Aber viel besser, es viel zu spät zu tun, als es nie zu tun. Lieber Fehler zugeben und Glaubwürdigkeit wiedererlangen, als weiterzumachen und ignoriert zu werden.

Wir müssen uns vor der wahren Gefahr schützen, dass die gesamte Psychiatrie durch die Torheit von DSM 5 belästigt wird. Dies wäre für Kliniker unfair und für Patienten gefährlich. Psychiatrie ist ein wesentlicher und erfolgreicher Beruf, wenn es an dem festhält, was es gut macht. DSM 5 war eine Abweichung – keine wahre Reflektion des Feldes.
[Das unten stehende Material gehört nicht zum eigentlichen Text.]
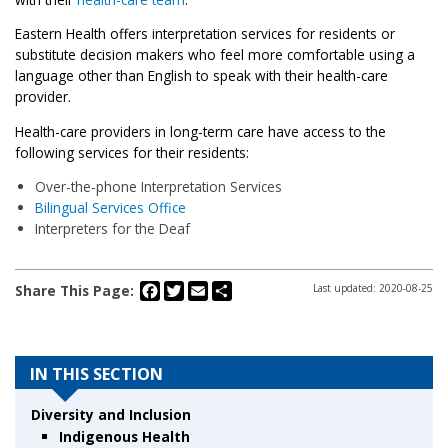
Eastern Health offers interpretation services for residents or
substitute decision makers who feel more comfortable using a
language other than English to speak with their health-care
provider.
Health-care providers in long-term care have access to the
following services for their residents:
Over-the-phone Interpretation Services
Bilingual Services Office
Interpreters for the Deaf
Facebook
Twitter
Email
Share
Share This Page:
Last updated: 2020-08-25
IN THIS SECTION
Diversity and Inclusion
Indigenous Health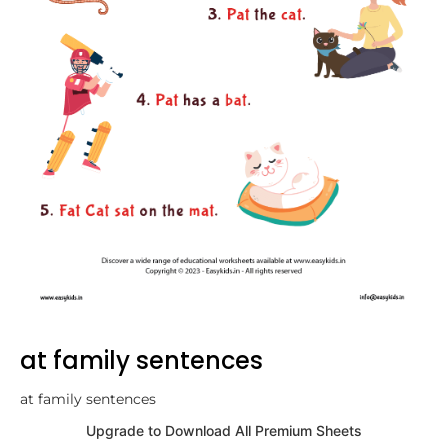
at family sentences
at family sentences
Upgrade to Download All Premium Sheets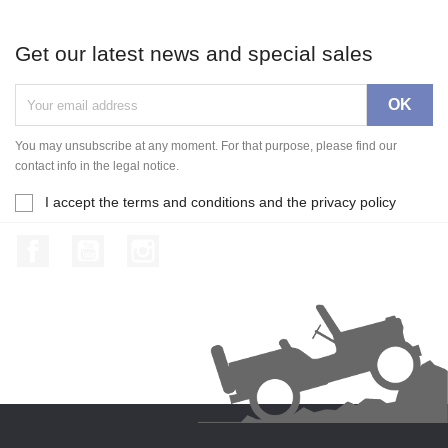
Get our latest news and special sales
You may unsubscribe at any moment. For that purpose, please find our
contact info in the legal notice.
I accept the terms and conditions and the privacy policy
Facebook
YouTube
Instagram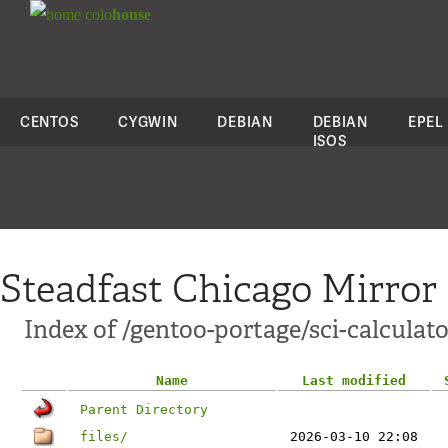
colo
house
CENTOS
CYGWIN
DEBIAN
DEBIAN
EPEL
ISOS
Steadfast Chicago Mirror
Index of /gentoo-portage/sci-calculato
Name
Last modified
Parent Directory
files/
2026-03-10 22:08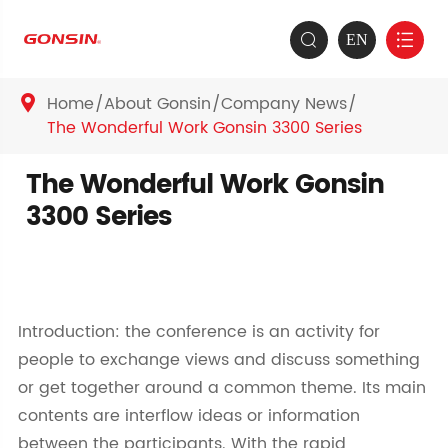
EN


Home
About Gonsin
Company News

The Wonderful Work Gonsin 3300 Series
The Wonderful Work Gonsin
3300 Series
Introduction: the conference is an activity for
people to exchange views and discuss something
or get together around a common theme. Its main
contents are interflow ideas or information
between the participants. With the rapid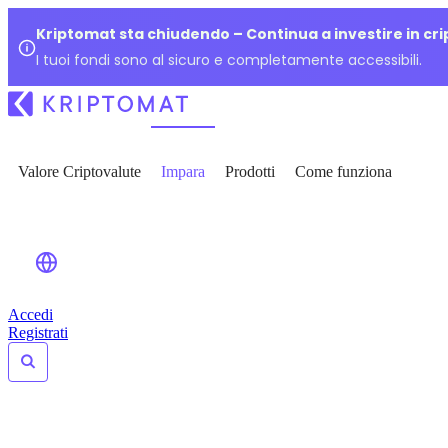
Kriptomat sta chiudendo – Continua a investire in cr
I tuoi fondi sono al sicuro e completamente accessibili.
Valore Criptovalute
Impara
Prodotti
Come funziona
Accedi
Registrati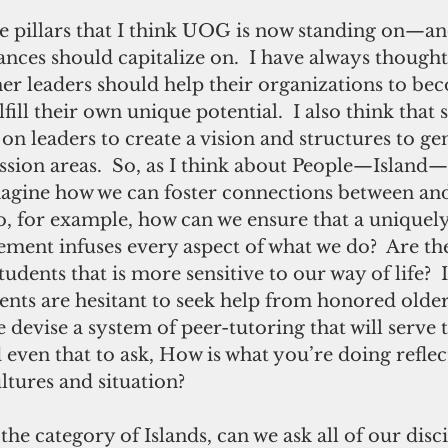
e pillars that I think UOG is now standing on—an
vances should capitalize on.  I have always thought
er leaders should help their organizations to bec
fill their own unique potential.  I also think that s
on leaders to create a vision and structures to ge
ssion areas.  So, as I think about People—Island
 imagine how we can foster connections between a
So, for example, how can we ensure that a unique
ment infuses every aspect of what we do?  Are th
tudents that is more sensitive to our way of life?  If
nts are hesitant to seek help from honored older 
e devise a system of peer-tutoring that will serve 
ven that to ask, How is what you’re doing reflect
ltures and situation?
he category of Islands, can we ask all of our disci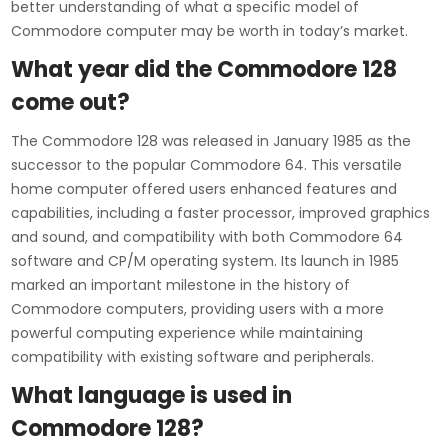
better understanding of what a specific model of
Commodore computer may be worth in today’s market.
What year did the Commodore 128
come out?
The Commodore 128 was released in January 1985 as the
successor to the popular Commodore 64. This versatile
home computer offered users enhanced features and
capabilities, including a faster processor, improved graphics
and sound, and compatibility with both Commodore 64
software and CP/M operating system. Its launch in 1985
marked an important milestone in the history of
Commodore computers, providing users with a more
powerful computing experience while maintaining
compatibility with existing software and peripherals.
What language is used in
Commodore 128?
Es gibt nur ein mögliches Gut, das von dieser unglücklichen Episode kommen kann. Vielleicht wird die Besorgnis über DSM 5 zu einer ernsthaften Diskussion darüber führen, wie Überdiagnose, Übermedikation und die übermäßige Autorität, die der psychiatrischen Diagnose bei Schulentscheidungen, Invaliditätsbestimmungen, Leistungsberechtigung und in der Forensik gegeben wurde, am besten zu korrigieren sind. Die psychiatrische Diagnose ist zu wichtig geworden.